Circuit design text data
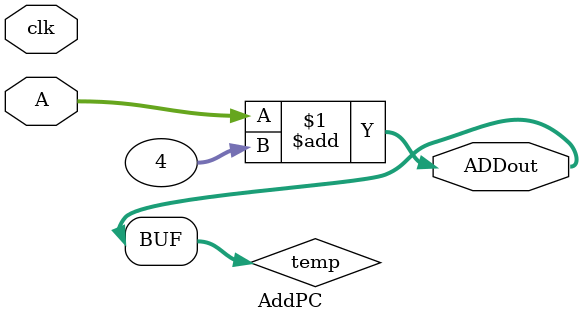
<source format=v>
module AddPC(A, ADDout, clk);
  output [31:0]ADDout;
  input [31:0]A;
  input clk;
  wire[31:0] temp;

  assign temp = A + 4;
  assign ADDout = temp[31:0];

endmodule

</source>
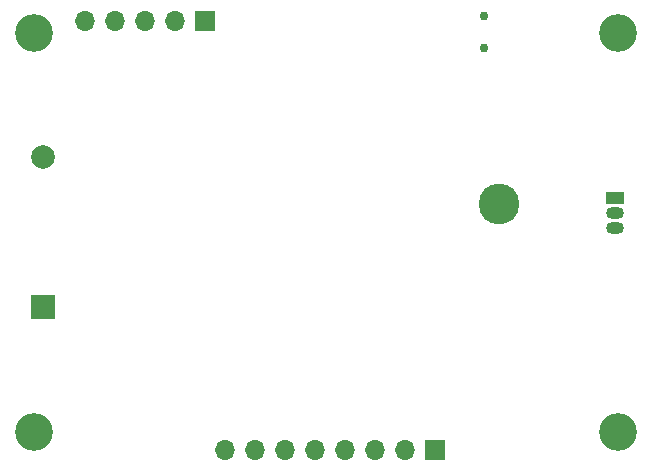
<source format=gbr>
%TF.GenerationSoftware,KiCad,Pcbnew,(5.1.8)-1*%
%TF.CreationDate,2020-12-21T16:49:44+02:00*%
%TF.ProjectId,Thermometer,54686572-6d6f-46d6-9574-65722e6b6963,rev?*%
%TF.SameCoordinates,Original*%
%TF.FileFunction,Soldermask,Bot*%
%TF.FilePolarity,Negative*%
%FSLAX46Y46*%
G04 Gerber Fmt 4.6, Leading zero omitted, Abs format (unit mm)*
G04 Created by KiCad (PCBNEW (5.1.8)-1) date 2020-12-21 16:49:44*
%MOMM*%
%LPD*%
G01*
G04 APERTURE LIST*
%ADD10C,3.200000*%
%ADD11O,1.500000X1.050000*%
%ADD12R,1.500000X1.050000*%
%ADD13R,2.000000X2.000000*%
%ADD14C,2.000000*%
%ADD15C,3.450000*%
%ADD16R,1.700000X1.700000*%
%ADD17O,1.700000X1.700000*%
%ADD18C,0.750000*%
G04 APERTURE END LIST*
D10*
%TO.C,REF\u002A\u002A*%
X34671000Y-166370000D03*
%TD*%
%TO.C,REF\u002A\u002A*%
X34671000Y-132588000D03*
%TD*%
%TO.C,REF\u002A\u002A*%
X84074000Y-132588000D03*
%TD*%
%TO.C,REF\u002A\u002A*%
X84074000Y-166370000D03*
%TD*%
D11*
%TO.C,U2*%
X83820000Y-147828000D03*
X83820000Y-149098000D03*
D12*
X83820000Y-146558000D03*
%TD*%
D13*
%TO.C,BT1*%
X35433000Y-155829000D03*
D14*
X35433000Y-143129000D03*
D15*
X74043000Y-147129000D03*
%TD*%
D16*
%TO.C,J1*%
X49149000Y-131572000D03*
D17*
X46609000Y-131572000D03*
X44069000Y-131572000D03*
X41529000Y-131572000D03*
X38989000Y-131572000D03*
%TD*%
D16*
%TO.C,J2*%
X68580000Y-167894000D03*
D17*
X66040000Y-167894000D03*
X63500000Y-167894000D03*
X60960000Y-167894000D03*
X58420000Y-167894000D03*
X55880000Y-167894000D03*
X53340000Y-167894000D03*
X50800000Y-167894000D03*
%TD*%
D18*
%TO.C,SW1*%
X72707500Y-133899500D03*
X72707500Y-131149500D03*
%TD*%
M02*

</source>
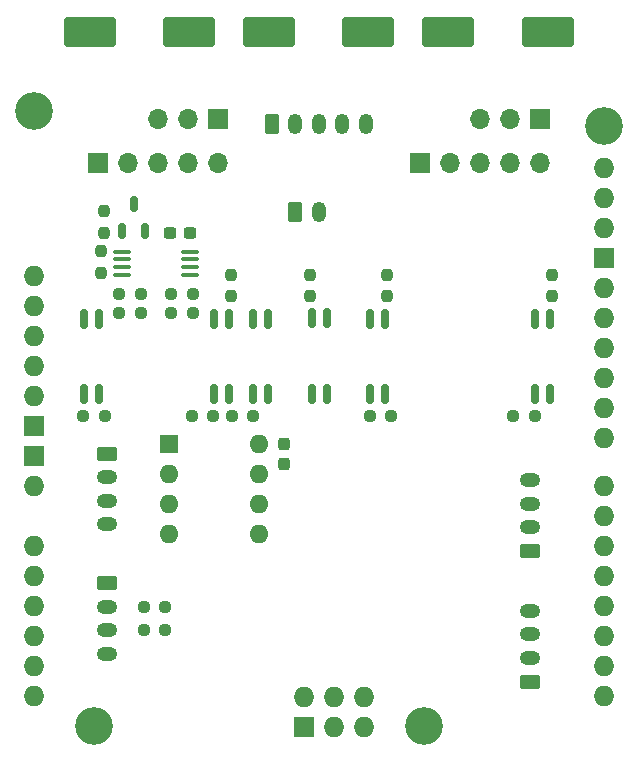
<source format=gts>
G04 #@! TF.GenerationSoftware,KiCad,Pcbnew,7.0.0*
G04 #@! TF.CreationDate,2023-03-02T16:39:17-08:00*
G04 #@! TF.ProjectId,KYBERNETES-CHASSIS-SHIELD,4b594245-524e-4455-9445-532d43484153,rev?*
G04 #@! TF.SameCoordinates,Original*
G04 #@! TF.FileFunction,Soldermask,Top*
G04 #@! TF.FilePolarity,Negative*
%FSLAX46Y46*%
G04 Gerber Fmt 4.6, Leading zero omitted, Abs format (unit mm)*
G04 Created by KiCad (PCBNEW 7.0.0) date 2023-03-02 16:39:17*
%MOMM*%
%LPD*%
G01*
G04 APERTURE LIST*
G04 Aperture macros list*
%AMRoundRect*
0 Rectangle with rounded corners*
0 $1 Rounding radius*
0 $2 $3 $4 $5 $6 $7 $8 $9 X,Y pos of 4 corners*
0 Add a 4 corners polygon primitive as box body*
4,1,4,$2,$3,$4,$5,$6,$7,$8,$9,$2,$3,0*
0 Add four circle primitives for the rounded corners*
1,1,$1+$1,$2,$3*
1,1,$1+$1,$4,$5*
1,1,$1+$1,$6,$7*
1,1,$1+$1,$8,$9*
0 Add four rect primitives between the rounded corners*
20,1,$1+$1,$2,$3,$4,$5,0*
20,1,$1+$1,$4,$5,$6,$7,0*
20,1,$1+$1,$6,$7,$8,$9,0*
20,1,$1+$1,$8,$9,$2,$3,0*%
G04 Aperture macros list end*
%ADD10RoundRect,0.150000X0.150000X-0.662500X0.150000X0.662500X-0.150000X0.662500X-0.150000X-0.662500X0*%
%ADD11RoundRect,0.237500X0.250000X0.237500X-0.250000X0.237500X-0.250000X-0.237500X0.250000X-0.237500X0*%
%ADD12RoundRect,0.237500X-0.250000X-0.237500X0.250000X-0.237500X0.250000X0.237500X-0.250000X0.237500X0*%
%ADD13RoundRect,0.237500X-0.237500X0.250000X-0.237500X-0.250000X0.237500X-0.250000X0.237500X0.250000X0*%
%ADD14RoundRect,0.237500X0.237500X-0.250000X0.237500X0.250000X-0.237500X0.250000X-0.237500X-0.250000X0*%
%ADD15RoundRect,0.250000X-1.950000X-1.000000X1.950000X-1.000000X1.950000X1.000000X-1.950000X1.000000X0*%
%ADD16RoundRect,0.237500X-0.237500X0.300000X-0.237500X-0.300000X0.237500X-0.300000X0.237500X0.300000X0*%
%ADD17R,1.600000X1.600000*%
%ADD18O,1.600000X1.600000*%
%ADD19RoundRect,0.250000X1.950000X1.000000X-1.950000X1.000000X-1.950000X-1.000000X1.950000X-1.000000X0*%
%ADD20R,1.700000X1.700000*%
%ADD21O,1.700000X1.700000*%
%ADD22RoundRect,0.250000X0.625000X-0.350000X0.625000X0.350000X-0.625000X0.350000X-0.625000X-0.350000X0*%
%ADD23O,1.750000X1.200000*%
%ADD24RoundRect,0.150000X-0.150000X0.662500X-0.150000X-0.662500X0.150000X-0.662500X0.150000X0.662500X0*%
%ADD25RoundRect,0.237500X0.300000X0.237500X-0.300000X0.237500X-0.300000X-0.237500X0.300000X-0.237500X0*%
%ADD26RoundRect,0.250000X-0.625000X0.350000X-0.625000X-0.350000X0.625000X-0.350000X0.625000X0.350000X0*%
%ADD27C,3.200000*%
%ADD28O,1.727200X1.727200*%
%ADD29R,1.727200X1.727200*%
%ADD30RoundRect,0.250000X-0.350000X-0.625000X0.350000X-0.625000X0.350000X0.625000X-0.350000X0.625000X0*%
%ADD31O,1.200000X1.750000*%
%ADD32RoundRect,0.150000X0.150000X-0.512500X0.150000X0.512500X-0.150000X0.512500X-0.150000X-0.512500X0*%
%ADD33RoundRect,0.100000X-0.637500X-0.100000X0.637500X-0.100000X0.637500X0.100000X-0.637500X0.100000X0*%
G04 APERTURE END LIST*
D10*
X146205000Y-100812500D03*
X147475000Y-100812500D03*
X147475000Y-94437500D03*
X146205000Y-94437500D03*
D11*
X157900000Y-102675000D03*
X156075000Y-102675000D03*
D12*
X168250000Y-102675000D03*
X170075000Y-102675000D03*
D13*
X133550000Y-85325000D03*
X133550000Y-87150000D03*
D11*
X141125000Y-92375000D03*
X139300000Y-92375000D03*
D12*
X144400000Y-102675000D03*
X146225000Y-102675000D03*
D11*
X138775000Y-118850000D03*
X136950000Y-118850000D03*
D14*
X133300000Y-90565000D03*
X133300000Y-88740000D03*
D15*
X147575000Y-70200000D03*
X155975000Y-70200000D03*
D16*
X148850000Y-105060000D03*
X148850000Y-106785000D03*
D17*
X139129999Y-105054999D03*
D18*
X139129999Y-107594999D03*
X139129999Y-110134999D03*
X139129999Y-112674999D03*
X146749999Y-112674999D03*
X146749999Y-110134999D03*
X146749999Y-107594999D03*
X146749999Y-105054999D03*
D19*
X171150000Y-70200000D03*
X162750000Y-70200000D03*
D20*
X143249999Y-77575118D03*
D21*
X140709999Y-77575118D03*
X138169999Y-77575118D03*
D11*
X136700000Y-93925000D03*
X134875000Y-93925000D03*
D22*
X169650000Y-114100000D03*
D23*
X169649999Y-112099999D03*
X169649999Y-110099999D03*
X169649999Y-108099999D03*
D22*
X169650000Y-125175000D03*
D23*
X169649999Y-123174999D03*
X169649999Y-121174999D03*
X169649999Y-119174999D03*
D24*
X152475000Y-94412500D03*
X151205000Y-94412500D03*
X151205000Y-100787500D03*
X152475000Y-100787500D03*
D10*
X131855000Y-100812500D03*
X133125000Y-100812500D03*
X133125000Y-94437500D03*
X131855000Y-94437500D03*
D25*
X140875000Y-87150000D03*
X139150000Y-87150000D03*
D26*
X133875000Y-116825000D03*
D23*
X133874999Y-118824999D03*
X133874999Y-120824999D03*
X133874999Y-122824999D03*
D27*
X127670000Y-76849881D03*
X175930000Y-78119881D03*
D28*
X127669999Y-90819880D03*
D27*
X160690000Y-128919881D03*
X132750000Y-128919881D03*
D28*
X127669999Y-98439880D03*
X127669999Y-100979880D03*
X155609999Y-129046880D03*
X127669999Y-113679880D03*
X127669999Y-116219880D03*
X127669999Y-118759880D03*
X127669999Y-121299880D03*
X127669999Y-123839880D03*
X127669999Y-126379880D03*
X175929999Y-86755880D03*
X175929999Y-126379880D03*
X175929999Y-123839880D03*
X175929999Y-121299880D03*
X175929999Y-118759880D03*
X175929999Y-116219880D03*
X175929999Y-113679880D03*
X175929999Y-111139880D03*
X175929999Y-108599880D03*
X175929999Y-104535880D03*
X175929999Y-101995880D03*
X175929999Y-99455880D03*
X175929999Y-96915880D03*
X175929999Y-94375880D03*
X175929999Y-91835880D03*
D29*
X175929999Y-89295880D03*
X127669999Y-103519880D03*
X127669999Y-106059880D03*
X150529999Y-129046880D03*
D28*
X127669999Y-93359880D03*
X155609999Y-126506880D03*
X153069999Y-129046880D03*
X127669999Y-95899880D03*
X150529999Y-126506880D03*
X153069999Y-126506880D03*
X175929999Y-81675880D03*
X175929999Y-84215880D03*
X127669999Y-108599880D03*
D11*
X138775000Y-120825000D03*
X136950000Y-120825000D03*
D12*
X139300000Y-93950000D03*
X141125000Y-93950000D03*
D30*
X147775000Y-77950000D03*
D31*
X149774999Y-77949999D03*
X151774999Y-77949999D03*
X153774999Y-77949999D03*
X155774999Y-77949999D03*
D10*
X156080000Y-100812500D03*
X157350000Y-100812500D03*
X157350000Y-94437500D03*
X156080000Y-94437500D03*
D30*
X149775000Y-85450000D03*
D31*
X151774999Y-85449999D03*
D20*
X133089999Y-81275118D03*
D21*
X135629999Y-81275118D03*
X138169999Y-81275118D03*
X140709999Y-81275118D03*
X143249999Y-81275118D03*
D14*
X144325000Y-92562500D03*
X144325000Y-90737500D03*
D32*
X135150000Y-86975000D03*
X137050000Y-86975000D03*
X136100000Y-84700000D03*
D20*
X160309999Y-81250118D03*
D21*
X162849999Y-81250118D03*
X165389999Y-81250118D03*
X167929999Y-81250118D03*
X170469999Y-81250118D03*
D33*
X135137500Y-88775000D03*
X135137500Y-89425000D03*
X135137500Y-90075000D03*
X135137500Y-90725000D03*
X140862500Y-90725000D03*
X140862500Y-90075000D03*
X140862500Y-89425000D03*
X140862500Y-88775000D03*
D11*
X133675000Y-102650000D03*
X131850000Y-102650000D03*
D14*
X171525000Y-92562500D03*
X171525000Y-90737500D03*
D19*
X140800000Y-70200000D03*
X132400000Y-70200000D03*
D12*
X141025000Y-102675000D03*
X142850000Y-102675000D03*
X134875000Y-92350000D03*
X136700000Y-92350000D03*
D10*
X142880000Y-100812500D03*
X144150000Y-100812500D03*
X144150000Y-94437500D03*
X142880000Y-94437500D03*
D26*
X133875000Y-105860000D03*
D23*
X133874999Y-107859999D03*
X133874999Y-109859999D03*
X133874999Y-111859999D03*
D10*
X170080000Y-100812500D03*
X171350000Y-100812500D03*
X171350000Y-94437500D03*
X170080000Y-94437500D03*
D20*
X170464999Y-77550118D03*
D21*
X167924999Y-77550118D03*
X165384999Y-77550118D03*
D13*
X151025000Y-90725000D03*
X151025000Y-92550000D03*
D14*
X157530000Y-92562500D03*
X157530000Y-90737500D03*
M02*

</source>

● **TASK INSTRUCTIONS**
Look above for the line holding "X127669999Y-108599880D03*". Print it and every line after it, exactly, through the line holding "X135629999Y-81275118D03*".

● **COMPLETED TASK**
X127669999Y-108599880D03*
D11*
X138775000Y-120825000D03*
X136950000Y-120825000D03*
D12*
X139300000Y-93950000D03*
X141125000Y-93950000D03*
D30*
X147775000Y-77950000D03*
D31*
X149774999Y-77949999D03*
X151774999Y-77949999D03*
X153774999Y-77949999D03*
X155774999Y-77949999D03*
D10*
X156080000Y-100812500D03*
X157350000Y-100812500D03*
X157350000Y-94437500D03*
X156080000Y-94437500D03*
D30*
X149775000Y-85450000D03*
D31*
X151774999Y-85449999D03*
D20*
X133089999Y-81275118D03*
D21*
X135629999Y-81275118D03*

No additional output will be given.